● **DATASET RECORDS**
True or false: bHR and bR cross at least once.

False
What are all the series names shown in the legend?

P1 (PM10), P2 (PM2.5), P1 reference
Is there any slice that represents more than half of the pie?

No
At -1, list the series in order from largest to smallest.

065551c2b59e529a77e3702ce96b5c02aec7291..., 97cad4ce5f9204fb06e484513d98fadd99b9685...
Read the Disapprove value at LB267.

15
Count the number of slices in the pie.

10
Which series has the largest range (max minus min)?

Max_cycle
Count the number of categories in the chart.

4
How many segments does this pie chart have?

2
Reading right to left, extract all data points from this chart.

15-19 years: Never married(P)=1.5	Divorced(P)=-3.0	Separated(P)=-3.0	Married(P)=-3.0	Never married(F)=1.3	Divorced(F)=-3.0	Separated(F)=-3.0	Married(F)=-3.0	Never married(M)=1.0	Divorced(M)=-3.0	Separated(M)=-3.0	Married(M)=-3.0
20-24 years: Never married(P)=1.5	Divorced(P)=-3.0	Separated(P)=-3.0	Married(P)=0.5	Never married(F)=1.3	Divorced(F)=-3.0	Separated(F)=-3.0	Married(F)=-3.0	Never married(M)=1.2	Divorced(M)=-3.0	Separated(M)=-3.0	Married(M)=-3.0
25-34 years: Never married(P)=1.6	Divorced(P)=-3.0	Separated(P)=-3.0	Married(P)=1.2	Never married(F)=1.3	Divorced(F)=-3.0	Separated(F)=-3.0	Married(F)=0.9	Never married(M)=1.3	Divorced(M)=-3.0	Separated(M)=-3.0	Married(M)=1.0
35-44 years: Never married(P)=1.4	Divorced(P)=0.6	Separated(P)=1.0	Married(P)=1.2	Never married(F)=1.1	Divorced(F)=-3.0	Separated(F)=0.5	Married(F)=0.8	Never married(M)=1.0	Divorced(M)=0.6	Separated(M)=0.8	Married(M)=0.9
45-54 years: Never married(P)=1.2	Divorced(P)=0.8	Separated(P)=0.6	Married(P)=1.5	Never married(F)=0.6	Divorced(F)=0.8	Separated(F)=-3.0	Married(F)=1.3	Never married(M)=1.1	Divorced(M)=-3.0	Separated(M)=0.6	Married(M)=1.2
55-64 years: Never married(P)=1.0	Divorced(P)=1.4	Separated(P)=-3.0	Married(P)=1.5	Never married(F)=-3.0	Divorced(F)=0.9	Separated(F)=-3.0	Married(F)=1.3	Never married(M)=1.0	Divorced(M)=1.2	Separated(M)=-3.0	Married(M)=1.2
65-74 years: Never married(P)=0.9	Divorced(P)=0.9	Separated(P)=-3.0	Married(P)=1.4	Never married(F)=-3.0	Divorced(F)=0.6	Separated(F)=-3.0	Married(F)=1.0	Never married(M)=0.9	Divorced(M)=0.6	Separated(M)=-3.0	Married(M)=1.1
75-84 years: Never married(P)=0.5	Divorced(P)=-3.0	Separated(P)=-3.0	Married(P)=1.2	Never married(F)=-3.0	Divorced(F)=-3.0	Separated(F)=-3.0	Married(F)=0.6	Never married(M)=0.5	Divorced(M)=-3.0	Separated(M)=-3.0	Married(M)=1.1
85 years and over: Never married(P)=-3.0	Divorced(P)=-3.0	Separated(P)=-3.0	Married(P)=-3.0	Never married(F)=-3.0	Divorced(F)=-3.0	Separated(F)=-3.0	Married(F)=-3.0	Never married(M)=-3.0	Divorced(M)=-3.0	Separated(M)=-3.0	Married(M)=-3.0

● **EXERCISE**
Report every line of the data above that contains the string "largest". Treat uppercase and lowercase as different.

● **TASK SOLUTION**
At -1, list the series in order from largest to smallest.
Which series has the largest range (max minus min)?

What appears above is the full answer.